What the exercise asks — In the records below, find the line containing "T-192, estimate: 2 -> 13"; copy exactly that line and all lines after it to the end, and nothing else.

Stored data —
====
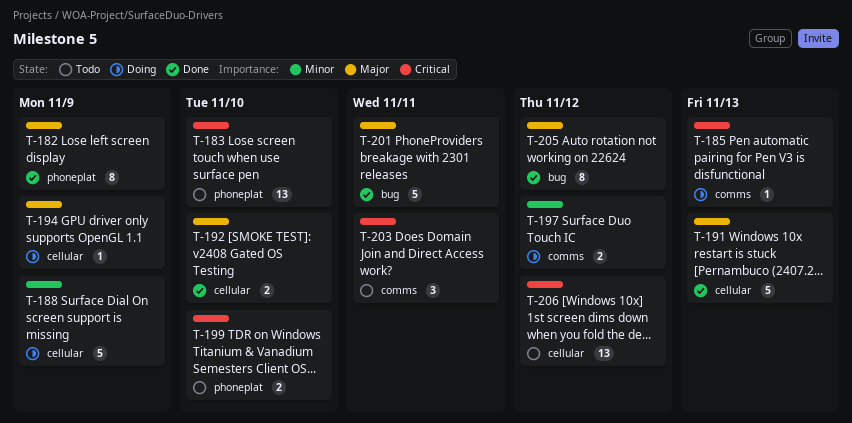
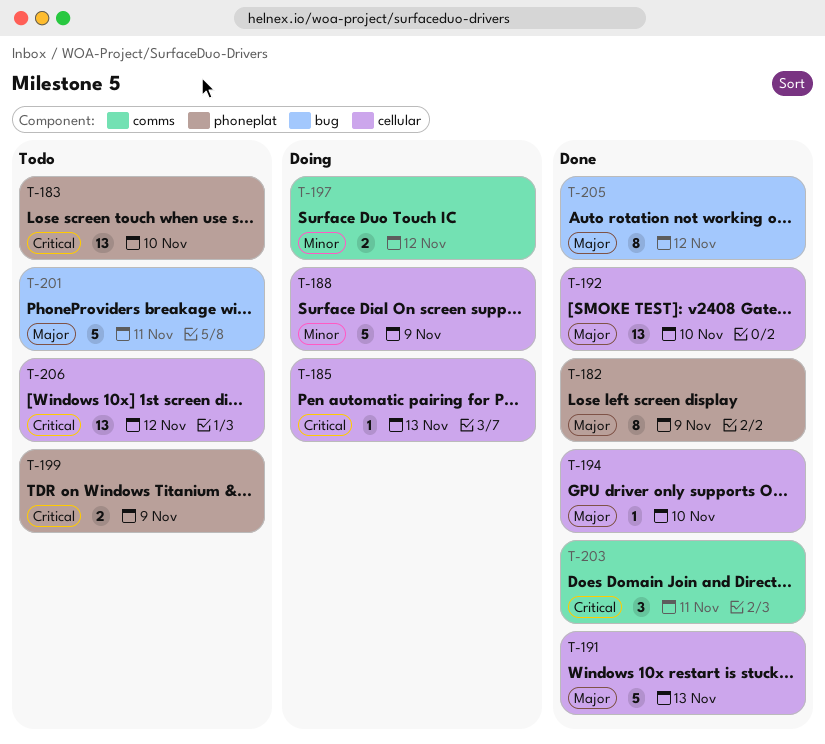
T-185, label: comms -> cellular
T-192, estimate: 2 -> 13
T-194, status: Doing -> Done
T-194, due: Nov 9 -> Nov 10
T-199, due: Nov 10 -> Nov 9
T-201, status: Done -> Todo
T-203, status: Todo -> Done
====
Task result —
T-192, estimate: 2 -> 13
T-194, status: Doing -> Done
T-194, due: Nov 9 -> Nov 10
T-199, due: Nov 10 -> Nov 9
T-201, status: Done -> Todo
T-203, status: Todo -> Done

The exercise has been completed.